End-to-end Optimization of Data Transfer Throughput over Wide-area High-speed Networks

Project Information

Discipline
Computer Science (401) 
Orientation
Research 
Abstract

Data produced by large-scale scientific applications has reached the amount of multiple petabytes/exabytes while in transfer speed we are able to achieve multiple gigabits per second due to the improvement of high-performance optical networking technology, which can support up to 100Gbps today. The transport layer protocols (e.g. TCP), that are highly popular, were not originally designed to cope with the capacity and speed of these types of networks currently available to the scientific community. Many alternative transport layer protocols have been designed to be suitable for high-speed networks, however they failed to replace the existing protocols. Moreover, to get transfer speeds of 100Gbps, the end-system capacities must also be taken into account apart from protocol improvements. The end-systems have evolved from single desktop computers to complex massively parallel multi-node clusters, supercomputers and multi-disk parallel storage systems. Additional level of parallelism by using multiple CPUs and parallel disk access are needed combined with the network protocol optimization to achieve high data transfer throughput. In this project, we develop models and algorithms in the application level that do network and end-system optimization to be able to utilize multiple Gbps bandwidth of high-speed networks by using the existing transport protocols without making any changes to the OS kernel. We claim that users should not have to change their existing protocols and tools to achieve high data transfer speeds. We achieve this in the application level via ‘end-to-end data-flow parallelism ‘in which we use parallel streams and stripes utilizing multiple CPUs and disks. It is very important to be able to utilize the network capacity without affect the existing traffic too much. Our prediction models can detect that level and only use minimal number of end-system resources to achieve that. We use very little information regarding network and end-systems by using previous transfer information or immediate samplings. We keep the overhead of the sampling to minimal through special techniques so that the overall gain in throughput will be much higher than this overhead included. We want to verify the feasibility and accuracy of the proposed prediction models by comparing to actual TCP data transfers over wide area networks. We would like to use several FutureGrid resources over wide area to validate our models.

Intellectual Merit

We will implement application-level models and algorithms to predict the best combination of protocol parameters for optimal end-to-end network throughput (i.e. num- ber of parallel data streams, TCP buffer size, I/O block size); integration of disk and CPU speed parameters into the performance model to predict the optimal number of disk (data striping) and CPU (parallelism) combinations for the best end-to-end performance; and development of an esti- mation service for advanced bandwidth reservations and provisioning.
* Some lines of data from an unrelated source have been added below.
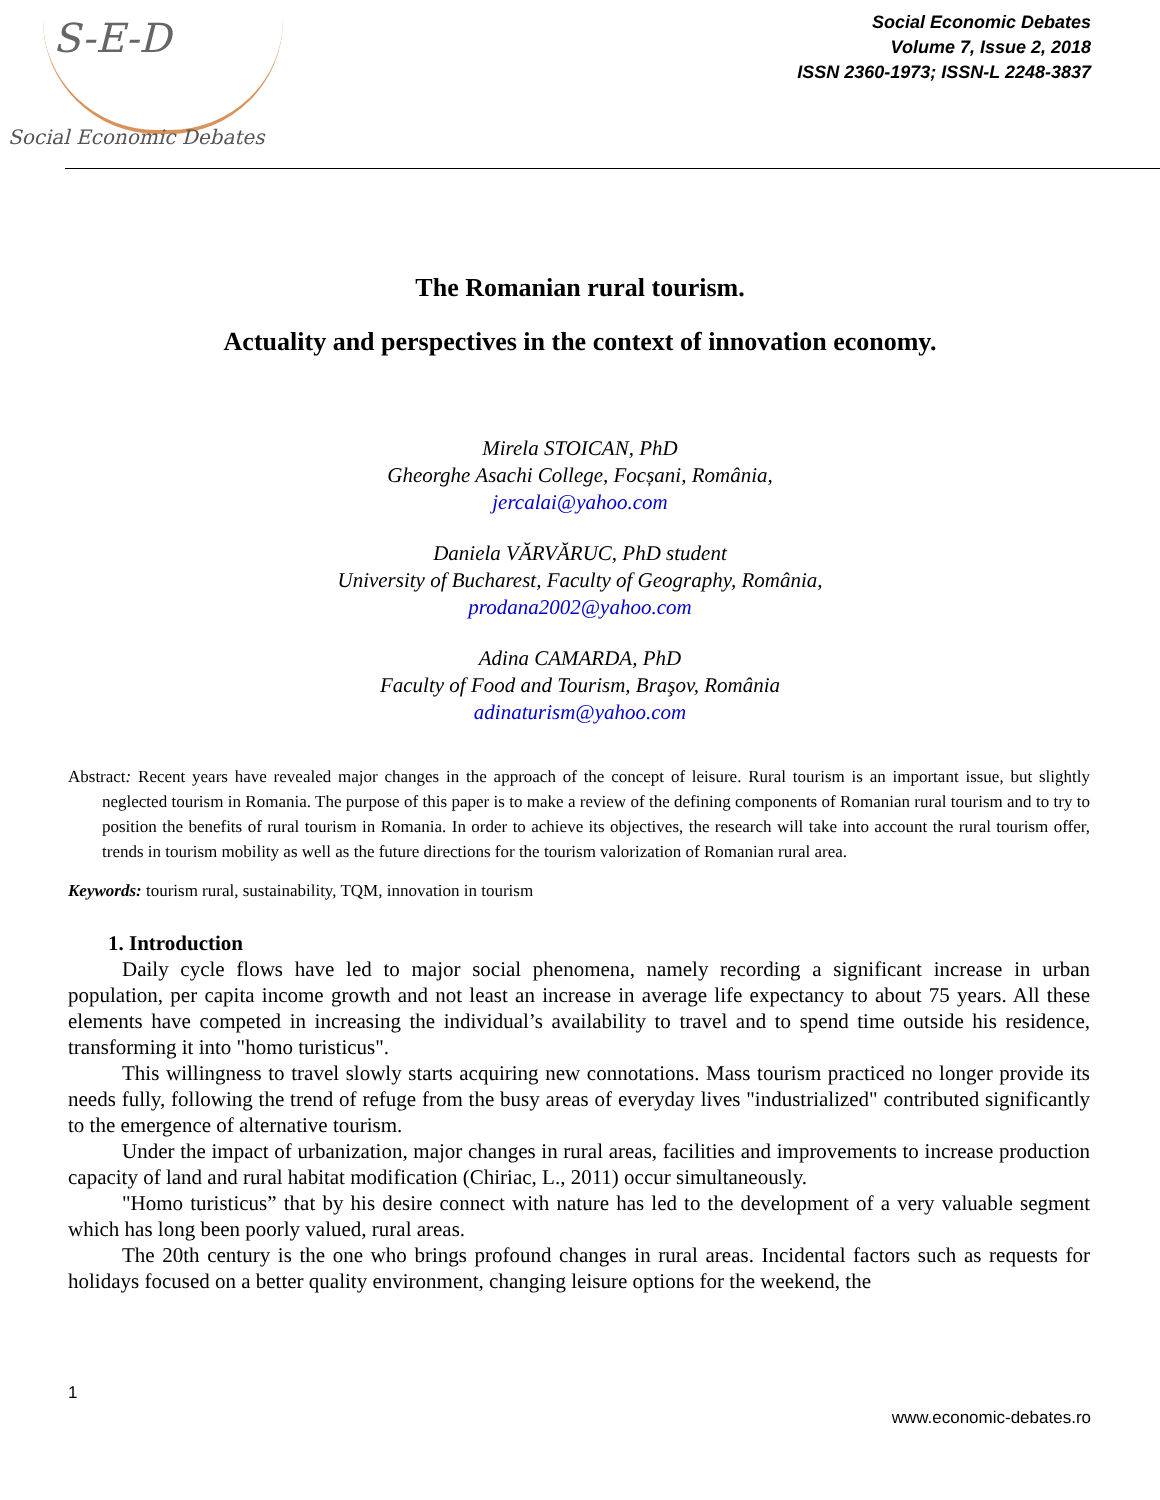S-E-D
Social Economic Debates
Social Economic Debates
Volume 7, Issue 2, 2018
ISSN 2360-1973; ISSN-L 2248-3837
The Romanian rural tourism.
Actuality and perspectives in the context of innovation economy.
Mirela STOICAN, PhD
Gheorghe Asachi College, Focșani, România,
jercalai@yahoo.com
Daniela VĂRVĂRUC, PhD student
University of Bucharest, Faculty of Geography, România,
prodana2002@yahoo.com
Adina CAMARDA, PhD
Faculty of Food and Tourism, Braşov, România
adinaturism@yahoo.com
Abstract: Recent years have revealed major changes in the approach of the concept of leisure. Rural tourism is an important issue, but slightly neglected tourism in Romania. The purpose of this paper is to make a review of the defining components of Romanian rural tourism and to try to position the benefits of rural tourism in Romania. In order to achieve its objectives, the research will take into account the rural tourism offer, trends in tourism mobility as well as the future directions for the tourism valorization of Romanian rural area.
Keywords: tourism rural, sustainability, TQM, innovation in tourism
1. Introduction
Daily cycle flows have led to major social phenomena, namely recording a significant increase in urban population, per capita income growth and not least an increase in average life expectancy to about 75 years. All these elements have competed in increasing the individual’s availability to travel and to spend time outside his residence, transforming it into "homo turisticus".
This willingness to travel slowly starts acquiring new connotations. Mass tourism practiced no longer provide its needs fully, following the trend of refuge from the busy areas of everyday lives "industrialized" contributed significantly to the emergence of alternative tourism.
Under the impact of urbanization, major changes in rural areas, facilities and improvements to increase production capacity of land and rural habitat modification (Chiriac, L., 2011) occur simultaneously.
"Homo turisticus” that by his desire connect with nature has led to the development of a very valuable segment which has long been poorly valued, rural areas.
The 20th century is the one who brings profound changes in rural areas. Incidental factors such as requests for holidays focused on a better quality environment, changing leisure options for the weekend, the
1
www.economic-debates.ro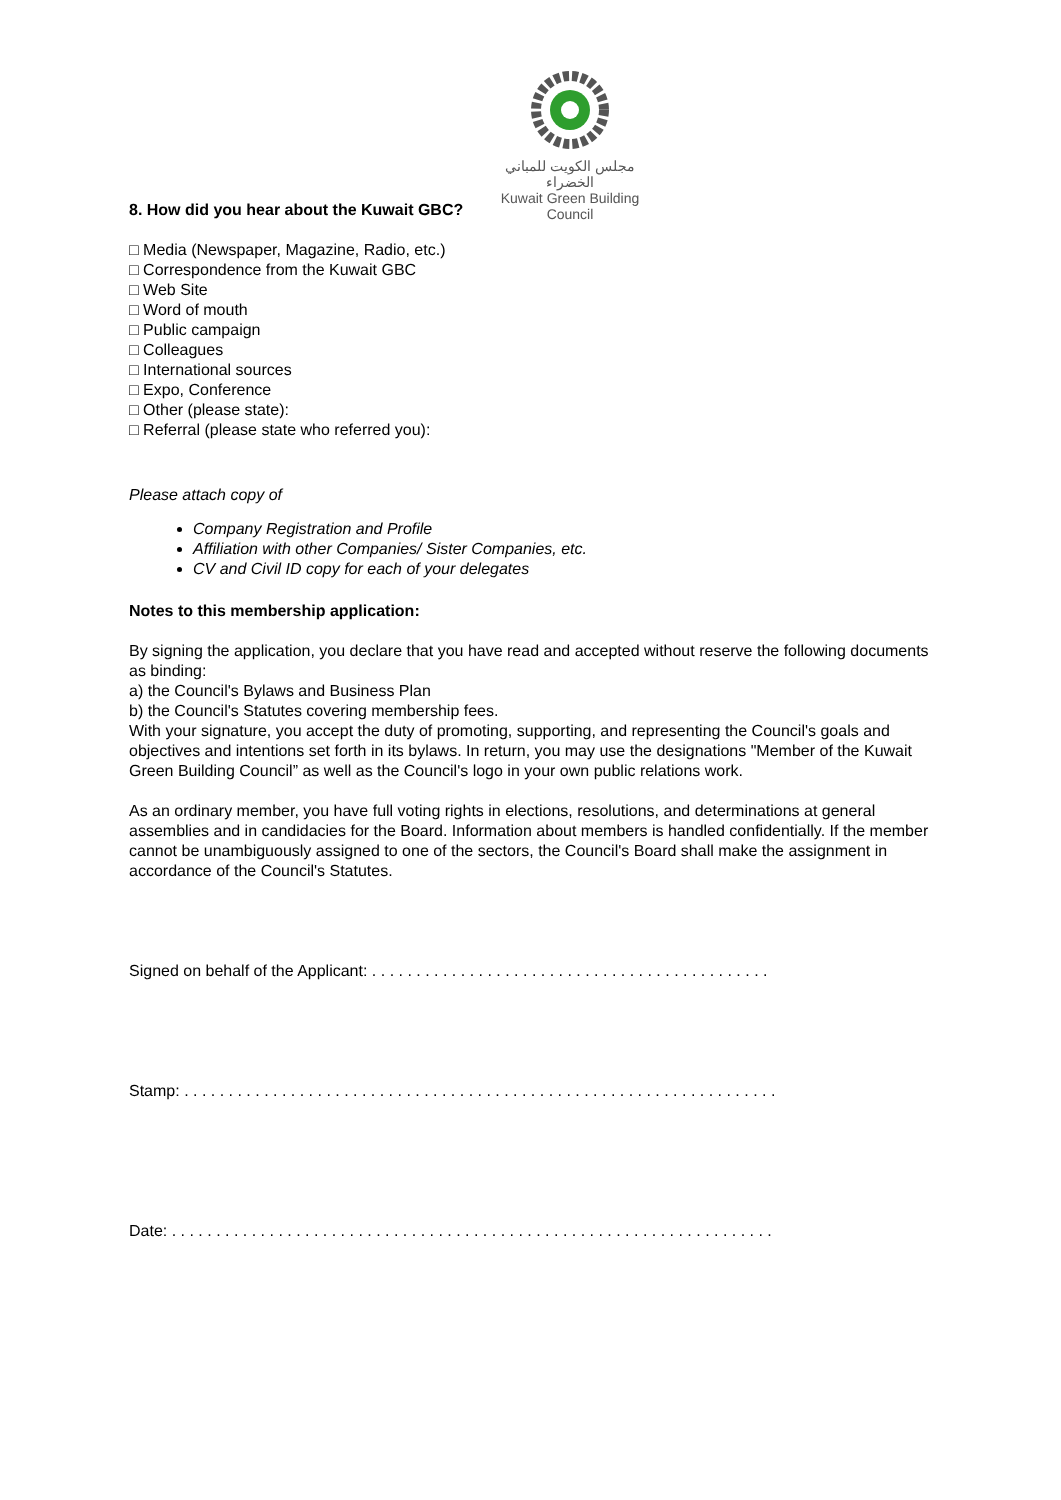مجلس الكويت للمباني الخضراء
Kuwait Green Building Council
8. How did you hear about the Kuwait GBC?
□ Media (Newspaper, Magazine, Radio, etc.)
□ Correspondence from the Kuwait GBC
□ Web Site
□ Word of mouth
□ Public campaign
□ Colleagues
□ International sources
□ Expo, Conference
□ Other (please state):
□ Referral (please state who referred you):
Please attach copy of
Company Registration and Profile
Affiliation with other Companies/ Sister Companies, etc.
CV and Civil ID copy for each of your delegates
Notes to this membership application:
By signing the application, you declare that you have read and accepted without reserve the following documents as binding:
a) the Council's Bylaws and Business Plan
b) the Council's Statutes covering membership fees.
With your signature, you accept the duty of promoting, supporting, and representing the Council's goals and objectives and intentions set forth in its bylaws. In return, you may use the designations "Member of the Kuwait Green Building Council” as well as the Council's logo in your own public relations work.
As an ordinary member, you have full voting rights in elections, resolutions, and determinations at general assemblies and in candidacies for the Board. Information about members is handled confidentially. If the member cannot be unambiguously assigned to one of the sectors, the Council's Board shall make the assignment in accordance of the Council's Statutes.
Signed on behalf of the Applicant: . . . . . . . . . . . . . . . . . . . . . . . . . . . . . . . . . . . . . . . . . . . . .
Stamp: . . . . . . . . . . . . . . . . . . . . . . . . . . . . . . . . . . . . . . . . . . . . . . . . . . . . . . . . . . . . . . . . . . .
Date: . . . . . . . . . . . . . . . . . . . . . . . . . . . . . . . . . . . . . . . . . . . . . . . . . . . . . . . . . . . . . . . . . . . .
The developed models and algorithms will be implemented as a standalone service as well as being used in interaction with external data scheduling and management tools such as Stork, SRM, and Globus Online.

Broader Impacts

Developed models and algorithms will be made available via a web portal and supported by a proactive training program to ensure impact across all science communi- ties dealing with large amounts of data. We will be collaborating with TeraGrid, OSG, and DOSAR to make the services developed within this proposal available to a wide range of researchers across the nation as well as to the international community.

Project Contact

Project Lead
Tevfik Kosar (tevfikkosar) 
Project Manager
Tevfik Kosar (tevfikkosar) 
Project Members
Esma Yildirim, Engin Arslan, Jangyoung Kim, Ismail Alan, Kemal Guner, MD S Q Zulkar Nine  

Resource Requirements

Hardware Systems
  • alamo (Dell optiplex at TACC)
  • foxtrot (IBM iDataPlex at UF)
  • hotel (IBM iDataPlex at U Chicago)
  • india (IBM iDataPlex at IU)
  • sierra (IBM iDataPlex at SDSC)
 
Use of FutureGrid

We will be running TCP and UDP based transfer protocol services on several FutureGrid nodes and test our protocol optimization models on these services. We are especially interested in wide-area high-bandwith experiments.

Scale of Use

We will need 1-2 nodes on each cluster for 1-2 days per experiment. We expect to perform 3-4 experiments per month.

Project Timeline

Submitted
04/13/2011 - 10:02